Bereits seit Tagen führt die Leine auch in der Region Hannover Hochwasser. Im vergangenen Monat wurde am Leine-Pegel in Herrenhausen mehrmals die Meldestufe 3 überschritten. Die Regenfälle der zurückliegenden Tage sorgten für einen weiteren Anstieg des Wasserstandes. Diese Umstände sorgten am frühen Abend des 14. Dezember für eine Alarmierung der Technischen Beraterin für Hochwasserschutz und Deichverteidigung (TeBe HuD) des THW-Ortsverbandes Lehrte durch den Ortsverband Hannover/Langenhagen.

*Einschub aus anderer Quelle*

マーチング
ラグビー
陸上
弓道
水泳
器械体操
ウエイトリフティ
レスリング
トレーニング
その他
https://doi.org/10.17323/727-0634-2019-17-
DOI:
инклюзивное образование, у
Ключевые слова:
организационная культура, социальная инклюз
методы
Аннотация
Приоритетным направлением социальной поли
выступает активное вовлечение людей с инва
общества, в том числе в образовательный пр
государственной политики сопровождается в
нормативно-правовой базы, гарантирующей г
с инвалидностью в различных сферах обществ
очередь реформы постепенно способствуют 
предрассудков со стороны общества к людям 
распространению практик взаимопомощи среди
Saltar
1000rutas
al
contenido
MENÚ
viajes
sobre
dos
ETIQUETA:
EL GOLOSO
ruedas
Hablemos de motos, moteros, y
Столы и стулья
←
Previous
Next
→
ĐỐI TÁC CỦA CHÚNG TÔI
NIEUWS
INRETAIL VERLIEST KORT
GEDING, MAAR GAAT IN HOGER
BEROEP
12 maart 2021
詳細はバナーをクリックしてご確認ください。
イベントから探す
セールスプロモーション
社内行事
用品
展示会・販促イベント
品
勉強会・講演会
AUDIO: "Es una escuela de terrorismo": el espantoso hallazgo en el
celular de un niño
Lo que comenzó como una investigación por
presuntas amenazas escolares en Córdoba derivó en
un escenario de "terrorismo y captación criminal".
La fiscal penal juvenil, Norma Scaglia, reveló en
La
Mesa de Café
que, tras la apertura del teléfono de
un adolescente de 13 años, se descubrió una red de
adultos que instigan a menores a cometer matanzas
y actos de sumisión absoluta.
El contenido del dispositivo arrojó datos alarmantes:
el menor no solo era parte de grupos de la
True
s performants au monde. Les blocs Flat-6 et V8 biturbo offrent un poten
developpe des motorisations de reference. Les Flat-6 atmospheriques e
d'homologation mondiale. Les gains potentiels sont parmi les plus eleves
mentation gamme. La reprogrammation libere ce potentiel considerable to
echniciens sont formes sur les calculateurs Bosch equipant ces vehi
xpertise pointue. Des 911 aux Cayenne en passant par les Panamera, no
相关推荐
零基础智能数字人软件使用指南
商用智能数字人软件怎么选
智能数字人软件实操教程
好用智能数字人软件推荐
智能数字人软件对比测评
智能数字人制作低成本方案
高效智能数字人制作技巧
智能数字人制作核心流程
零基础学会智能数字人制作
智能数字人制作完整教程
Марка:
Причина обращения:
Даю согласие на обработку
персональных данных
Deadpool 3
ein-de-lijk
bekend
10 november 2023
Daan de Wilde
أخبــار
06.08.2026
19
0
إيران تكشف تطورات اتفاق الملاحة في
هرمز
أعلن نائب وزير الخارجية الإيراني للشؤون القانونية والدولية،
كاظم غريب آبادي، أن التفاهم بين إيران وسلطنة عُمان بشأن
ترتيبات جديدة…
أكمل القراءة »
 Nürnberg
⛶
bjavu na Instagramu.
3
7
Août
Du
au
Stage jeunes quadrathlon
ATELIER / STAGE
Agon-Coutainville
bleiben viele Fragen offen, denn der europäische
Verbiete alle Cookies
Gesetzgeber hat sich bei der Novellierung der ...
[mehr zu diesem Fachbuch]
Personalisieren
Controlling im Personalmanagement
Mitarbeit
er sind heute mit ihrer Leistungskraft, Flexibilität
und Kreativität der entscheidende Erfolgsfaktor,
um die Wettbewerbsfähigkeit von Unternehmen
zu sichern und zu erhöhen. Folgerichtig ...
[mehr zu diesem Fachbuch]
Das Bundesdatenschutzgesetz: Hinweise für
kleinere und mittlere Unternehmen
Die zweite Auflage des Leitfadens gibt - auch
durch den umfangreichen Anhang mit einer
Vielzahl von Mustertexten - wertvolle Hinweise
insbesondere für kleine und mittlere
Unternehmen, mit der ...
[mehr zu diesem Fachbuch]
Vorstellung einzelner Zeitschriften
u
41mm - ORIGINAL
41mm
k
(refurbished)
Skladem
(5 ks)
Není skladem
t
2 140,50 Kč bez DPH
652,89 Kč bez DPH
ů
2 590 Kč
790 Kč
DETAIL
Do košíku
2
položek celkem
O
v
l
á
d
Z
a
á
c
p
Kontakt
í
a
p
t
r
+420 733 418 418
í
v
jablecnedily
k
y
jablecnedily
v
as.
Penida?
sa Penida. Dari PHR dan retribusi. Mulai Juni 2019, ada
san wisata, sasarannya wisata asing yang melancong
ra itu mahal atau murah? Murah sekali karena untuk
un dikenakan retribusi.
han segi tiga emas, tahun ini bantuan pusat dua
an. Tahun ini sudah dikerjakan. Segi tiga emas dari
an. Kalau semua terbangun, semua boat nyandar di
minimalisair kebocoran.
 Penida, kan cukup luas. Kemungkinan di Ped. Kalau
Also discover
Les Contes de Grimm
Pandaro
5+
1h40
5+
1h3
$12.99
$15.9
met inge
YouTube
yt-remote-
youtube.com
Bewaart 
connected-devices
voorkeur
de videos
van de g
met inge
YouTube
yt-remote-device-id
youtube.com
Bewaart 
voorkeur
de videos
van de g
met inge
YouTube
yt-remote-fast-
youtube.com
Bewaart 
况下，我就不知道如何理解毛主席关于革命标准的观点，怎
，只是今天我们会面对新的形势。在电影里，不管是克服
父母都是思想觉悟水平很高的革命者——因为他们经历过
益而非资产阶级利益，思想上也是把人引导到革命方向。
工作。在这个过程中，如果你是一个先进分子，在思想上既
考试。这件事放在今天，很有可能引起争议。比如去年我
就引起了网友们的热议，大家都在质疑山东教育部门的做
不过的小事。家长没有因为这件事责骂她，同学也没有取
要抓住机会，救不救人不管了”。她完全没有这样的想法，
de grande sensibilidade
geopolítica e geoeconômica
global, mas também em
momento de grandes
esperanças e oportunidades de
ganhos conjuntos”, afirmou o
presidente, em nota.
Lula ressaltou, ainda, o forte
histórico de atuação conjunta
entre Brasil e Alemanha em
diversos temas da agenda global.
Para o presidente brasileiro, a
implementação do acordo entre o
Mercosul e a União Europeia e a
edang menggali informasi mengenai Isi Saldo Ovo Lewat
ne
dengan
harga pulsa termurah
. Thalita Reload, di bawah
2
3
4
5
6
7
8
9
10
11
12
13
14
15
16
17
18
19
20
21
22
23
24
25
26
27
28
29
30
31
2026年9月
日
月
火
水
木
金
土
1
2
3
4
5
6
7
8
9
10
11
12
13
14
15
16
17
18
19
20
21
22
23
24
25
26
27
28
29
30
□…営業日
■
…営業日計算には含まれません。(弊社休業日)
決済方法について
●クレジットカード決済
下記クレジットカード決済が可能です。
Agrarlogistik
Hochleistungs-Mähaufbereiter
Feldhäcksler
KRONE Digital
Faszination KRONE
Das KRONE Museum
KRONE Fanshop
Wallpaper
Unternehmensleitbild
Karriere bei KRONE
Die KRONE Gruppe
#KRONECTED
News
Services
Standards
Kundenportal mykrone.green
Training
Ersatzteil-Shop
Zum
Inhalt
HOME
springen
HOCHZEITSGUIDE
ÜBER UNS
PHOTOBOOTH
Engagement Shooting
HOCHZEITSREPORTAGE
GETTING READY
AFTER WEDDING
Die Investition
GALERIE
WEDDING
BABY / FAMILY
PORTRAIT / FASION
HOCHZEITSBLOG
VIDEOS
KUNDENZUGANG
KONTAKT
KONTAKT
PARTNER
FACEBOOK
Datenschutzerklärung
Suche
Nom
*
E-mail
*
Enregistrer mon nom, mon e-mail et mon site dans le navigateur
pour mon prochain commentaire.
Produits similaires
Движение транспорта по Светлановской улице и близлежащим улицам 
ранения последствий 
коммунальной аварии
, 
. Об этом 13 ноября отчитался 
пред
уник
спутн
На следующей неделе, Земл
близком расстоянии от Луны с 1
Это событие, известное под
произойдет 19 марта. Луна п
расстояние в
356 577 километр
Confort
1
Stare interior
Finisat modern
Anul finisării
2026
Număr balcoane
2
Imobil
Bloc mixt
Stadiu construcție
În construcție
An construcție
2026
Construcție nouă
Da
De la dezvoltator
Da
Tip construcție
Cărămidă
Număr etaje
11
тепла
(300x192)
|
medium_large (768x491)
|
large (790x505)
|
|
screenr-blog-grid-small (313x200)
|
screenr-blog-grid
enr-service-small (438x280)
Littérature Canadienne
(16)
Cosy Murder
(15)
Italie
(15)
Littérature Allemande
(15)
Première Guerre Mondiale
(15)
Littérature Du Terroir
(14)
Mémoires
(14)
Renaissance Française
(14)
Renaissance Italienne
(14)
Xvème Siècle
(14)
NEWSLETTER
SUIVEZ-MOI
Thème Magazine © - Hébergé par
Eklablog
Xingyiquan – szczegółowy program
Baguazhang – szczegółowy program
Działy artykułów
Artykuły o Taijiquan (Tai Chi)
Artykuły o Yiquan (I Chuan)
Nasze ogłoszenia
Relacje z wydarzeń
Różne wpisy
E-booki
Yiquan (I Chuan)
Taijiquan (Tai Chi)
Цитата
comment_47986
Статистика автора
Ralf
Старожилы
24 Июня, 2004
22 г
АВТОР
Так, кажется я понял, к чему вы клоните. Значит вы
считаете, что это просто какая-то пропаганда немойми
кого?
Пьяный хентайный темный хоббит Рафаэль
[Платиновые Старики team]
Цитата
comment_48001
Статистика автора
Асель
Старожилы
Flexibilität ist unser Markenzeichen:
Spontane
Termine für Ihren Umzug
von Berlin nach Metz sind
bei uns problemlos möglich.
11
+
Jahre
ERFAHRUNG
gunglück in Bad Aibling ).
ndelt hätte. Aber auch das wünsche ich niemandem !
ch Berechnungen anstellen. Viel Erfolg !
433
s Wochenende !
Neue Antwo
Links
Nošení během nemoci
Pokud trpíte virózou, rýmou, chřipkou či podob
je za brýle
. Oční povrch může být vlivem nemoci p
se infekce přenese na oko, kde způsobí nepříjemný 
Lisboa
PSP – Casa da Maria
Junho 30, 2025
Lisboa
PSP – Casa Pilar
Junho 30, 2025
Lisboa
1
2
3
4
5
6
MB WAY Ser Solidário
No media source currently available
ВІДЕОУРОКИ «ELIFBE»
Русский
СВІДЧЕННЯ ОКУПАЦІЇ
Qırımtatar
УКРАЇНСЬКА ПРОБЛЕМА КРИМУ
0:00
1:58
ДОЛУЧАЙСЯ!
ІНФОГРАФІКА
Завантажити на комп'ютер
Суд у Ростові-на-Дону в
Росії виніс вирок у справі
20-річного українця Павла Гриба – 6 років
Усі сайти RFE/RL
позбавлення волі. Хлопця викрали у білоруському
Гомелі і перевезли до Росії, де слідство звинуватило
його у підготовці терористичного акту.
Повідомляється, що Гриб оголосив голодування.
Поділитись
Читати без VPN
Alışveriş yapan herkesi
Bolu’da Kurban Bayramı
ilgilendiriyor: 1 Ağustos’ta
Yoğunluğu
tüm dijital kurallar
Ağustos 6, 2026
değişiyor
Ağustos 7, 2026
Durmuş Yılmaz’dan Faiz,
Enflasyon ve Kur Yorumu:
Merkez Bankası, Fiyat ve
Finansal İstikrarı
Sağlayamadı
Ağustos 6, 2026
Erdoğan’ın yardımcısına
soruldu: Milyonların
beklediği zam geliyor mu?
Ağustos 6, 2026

1300 Sandsäcke wurden verlegt – Foto: THW/Pierre Graser

Ihr Auftrag war es, gemeinsam mit dem Technischen Berater des THW Ortsverbandes Hannover/Langenhagen eine Erkundung und mögliche Maßnahmenplanung im Bereich des Klärwerkes Hannover-Herrenhausen vorzubereiten. Dort befindet sich nämlich derzeit eine Großbaustelle mit entsprechender Baugrube. Durch die Nähe dieser Baustelle zur Leine und die ungünstigen Pegelprognosen drohte die Baugrube zu überfluten. Dadurch würde großer Schaden entstehen.

Nach der Erkundung wurde beschlossen, die Baugrube mittels Sandsackdamm und Folie zu schützen. Die vorgesehene Strecke wurde durch den Zugtrupp des THW Ortsverbandes Hannover/Langenhagen nivelliert um Unterhöhen im Baubereich des Sandsackdammes zu lokalisieren. Anschließend wurde der Sandsackdamm durch 14 Helfer aus Lehrte aufgebaut.

Die Grube wurde mit Folie und Sandsäcken geschützt – Foto: THW/Pierre Graser

Jeweils 400 gefüllte Sandsäcke brachten die Ortsverbände Burgdorf und Springe an die Einsatzstelle. Die fehlenden Sandsäcke wurden vor Ort durch Helfer des THW Hannover/Langenhagen befüllt. Erhebliche Erleichterung für den Sandsacktransport brachte der Einsatz durch den auf der Baustelle vorhandenen Baukran.

Zeitgleich pumpte die Fachgruppe Wasserschaden/Pumpen des THW Hannover/Langenhagen in die Baugrube bereits hereindrückendes Grundwasser heraus. Die Helfer verlegten mehr als 1300 Sandsäcke und verbauten 100 Meter Folie. Der Einsatz für die Lehrter THW-Helfer war gegen 3.30 Uhr am 15. Dezember beendet.